Mike McQuiston, human resources director for Wise Regional Health System, was elected president of the Wise County United Way at the organization’s annual meeting at the Decatur Civic Center Thursday.

He succeeds Andrew Rottner, president of North Texas Bank.

United Way Executive Director Martin Woodruff said the campaign had raised $410,000 of its $450,000 goal during last year’s fund drive.

“We’ll probably end up at $420,000 or $425,000 before its over, and that is better than the past couple of years,” Woodruff said.

Devon Energy Corp., its employees and suppliers were presented the Diamond Recognition Award. The combined groups gave $236,000 to last year’s campaign, Woodruff said.

Platinum Awards for gifts between $25,000 and $49,000 were presented to Entergis Corp. and Poco Graphite employees and WC Challenger Charities, producers of the annual Professional Bull Riders (PBR) event. Woodruff said the $25,000 gift from PBR helps defray office expenses.

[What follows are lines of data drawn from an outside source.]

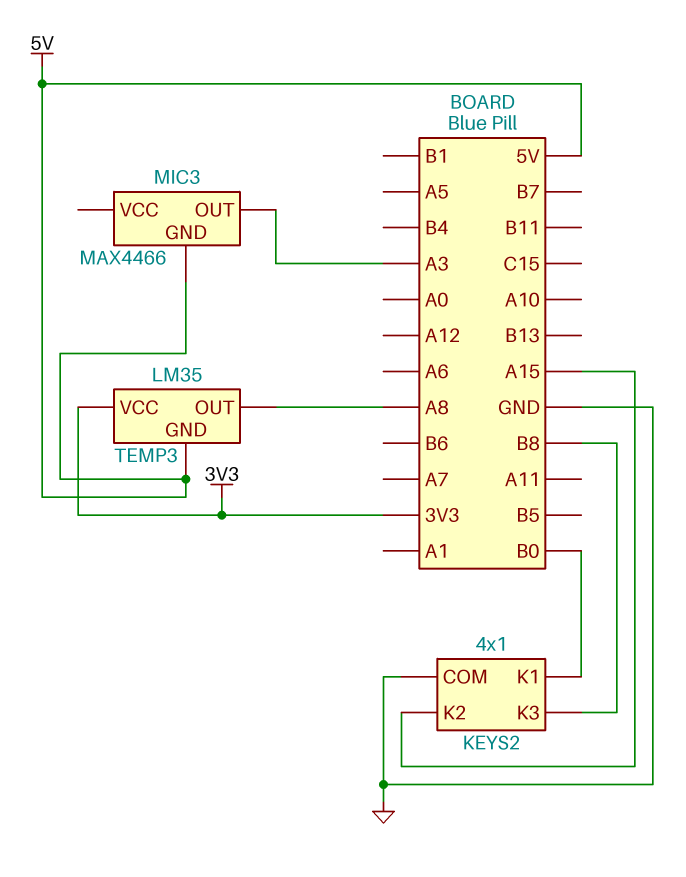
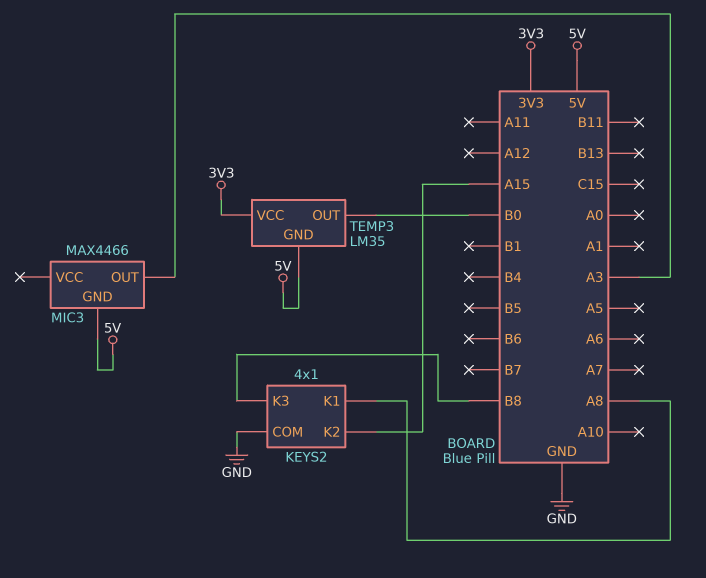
KEYS2 pin K1: B0 -> A8
TEMP3 pin OUT: A8 -> B0

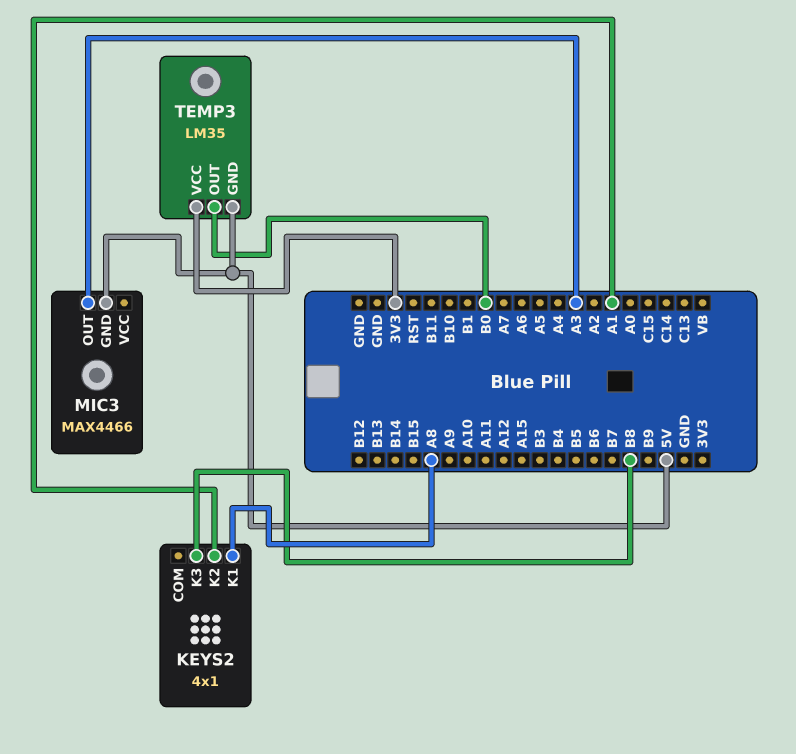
KEYS2 pin COM: GND -> none
KEYS2 pin K2: A15 -> A1

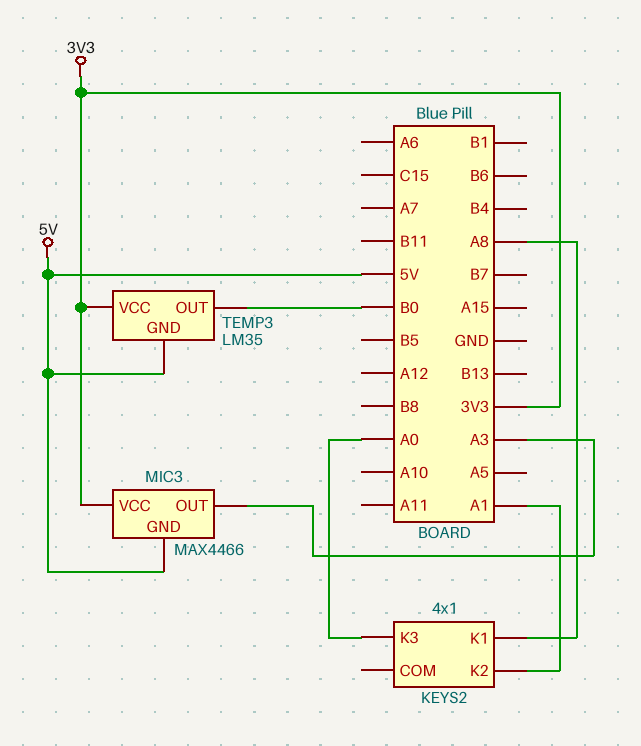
KEYS2 pin K3: B8 -> A0
MIC3 pin VCC: none -> 3V3

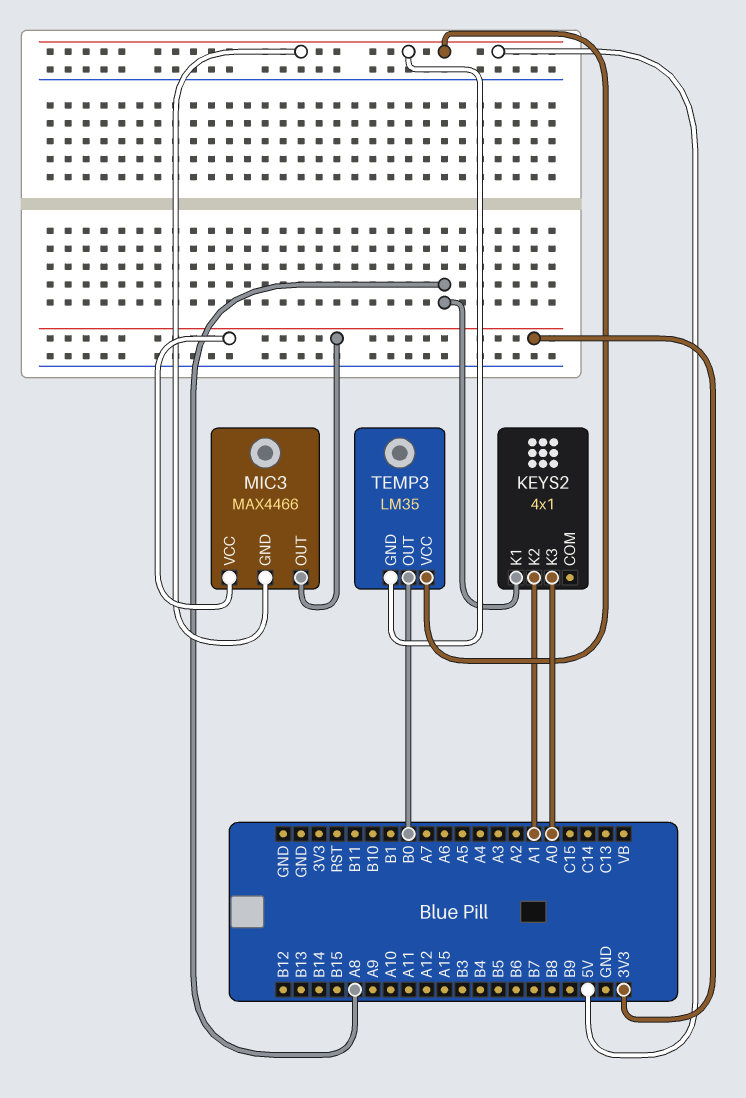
MIC3 pin OUT: A3 -> 3V3
TEMP3 pin VCC: 3V3 -> 5V

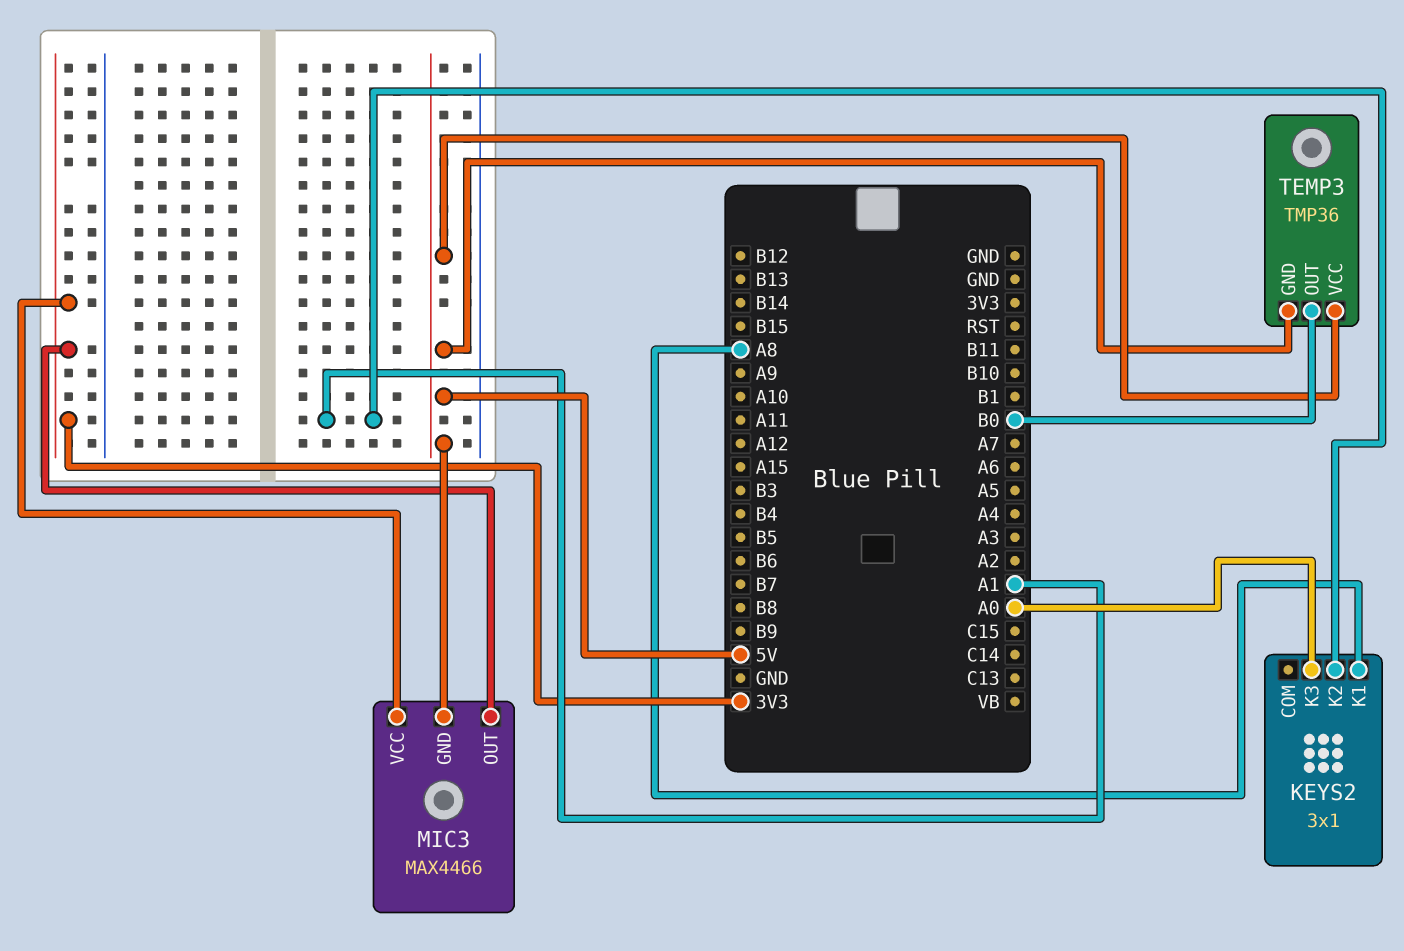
KEYS2: 4x1 -> 3x1
TEMP3: LM35 -> TMP36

“We remain at about 10 percent expenses against revenue raised,” he said.

Other new officers elected included Sabrina Easley of Oncor, vice president and campaign chairman; Michael Petty of Devon Energy, vice president and allocations chairman; Barbara Haley, vice president of communications; Steve Summers, treasurer; and Kim Lawson, nominating committee chairman.

New and returning directors include Laura Abseck, Wendell Berry Jr., Bob Fothergill, Wayne Harveson, Karolyn Kinsey, Stacie Meadows, Dorothy Shepherd, Rod Townsend, Carey Williams, Haley, Lawson, Petty and Summers.

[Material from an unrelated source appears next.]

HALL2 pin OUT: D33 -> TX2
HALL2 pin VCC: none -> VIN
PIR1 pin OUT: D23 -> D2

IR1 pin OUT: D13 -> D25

Also elected were Chico Mayor J.D. Clark, Leah Geeslin of Pipeline Plastics, Noel Ruddick of GTG Solutions, Steve Sims of First Financial Bank and Ted West of Boyd ISD.

In addition to Rottner, Andrew Sandford is retiring as head of the allocations committee. Both will remain on the United Way board.

“It’s simply an honor to serve as your new president,” McQuiston said. “I want to thank you all for loving your neighbors. You make this a great place to live and work.”

United Way allocations to 29 “partner agencies” totaled $436,120 in 2013, with the largest amount, $67,000, going to the Wise Area Relief Mission (WARM). South Wise Services received $34,000 and the Wise County Committee on Aging $27,000. Receiving $25,000 allocations were the Wise County Community Health Center, Court Appointed Special Advocates (CASA) of Wise and Jack Counties and a program called Launchability.